What’s the butterfly effect?

These are small apps.  Ketchuppp is still short on users and Jathi isn’t even fully launched yet, but they say something about how we’ve learned to interact – and how we’d like to interact.  With any luck, apps like these will remind people to switch off when they’re spending time together.

Although merging our online desires with our offline passions has many benefits, these apps do beg the question of whether we’ll ever go back to planning memorable moments without the use of any gadgetry.  And if not, where will this new hybrid application lead us?  Will families sitting down together turn dinner into a special occasion without an app that lets them feel they’re enjoying themselves?  And will they actually encourage people to spend time together?

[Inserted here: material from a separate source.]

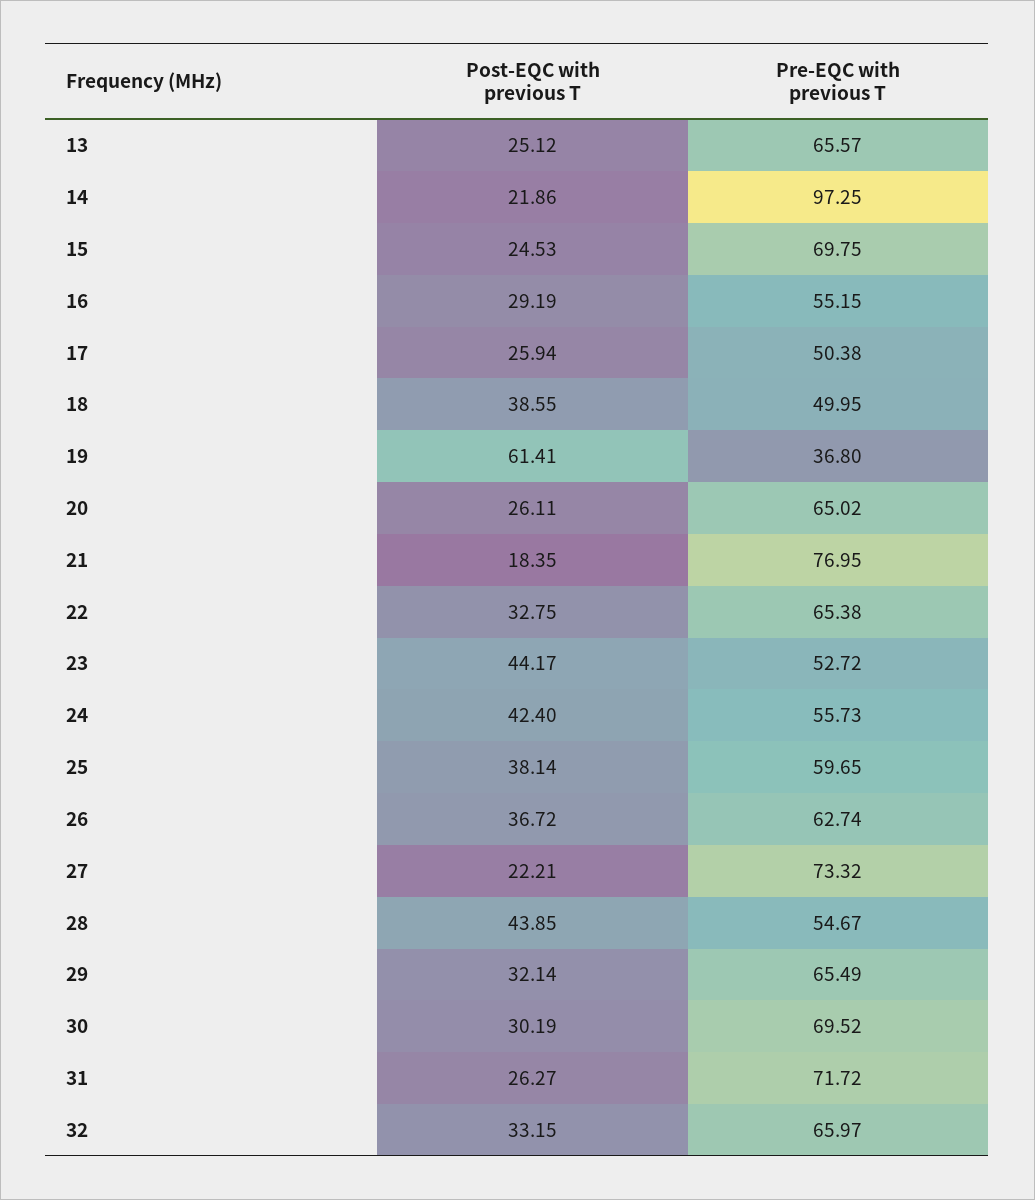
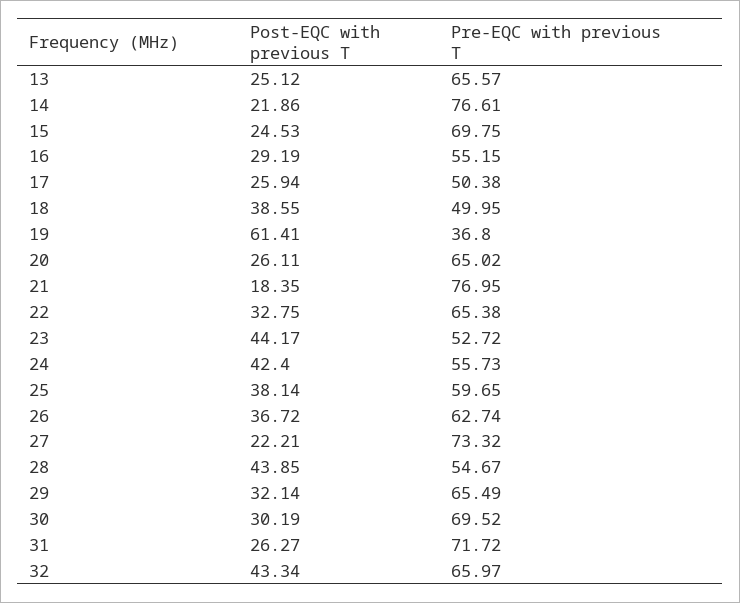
Pre-EQC with previous T, 14: 97.25 -> 76.61
Post-EQC with previous T, 32: 33.15 -> 43.34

Ketchuppp, for example, relies upon the idea that if you’re hanging out at the local hardware store, you actually want to stop off for a cup of tea rather than getting down to that project that’s sent you out in the first place.

The pioneers

Jathi and Ketchuppp may be the obvious leaders in this realm of offline relationship apps, but they’re not alone in the movement to get people connecting offline.  Circle brings together people with similar interests within a limited proximity.  And Highlight works with every connection in your network (Facebook and Linked In are included) in a similar manner to Ketchuppp.

The global hot spots

Americans driven by their rabid interest in all things app are leading the pack with offline-encouraging apps (whether or not participants Tweet about what they’re doing), and there are a few European developers.  But, it’s the developing world where people rely on their smartphones to connect with each other that will probably take these apps to the next level.

By: Katie Schenk

About Katie

KGB - Eastside

Katie is South African by choice, but she’s proud of being American too.  She’s a writer, a producer, and a momma.  If she can shut off – she sleeps.  Her interests include advertising, home economics, entrepreneurial processes, South African idiosyncrasies, and rugby. (Really).  She’s also a fan of Tudor history – but there’s nothing trendy (or trending) in that.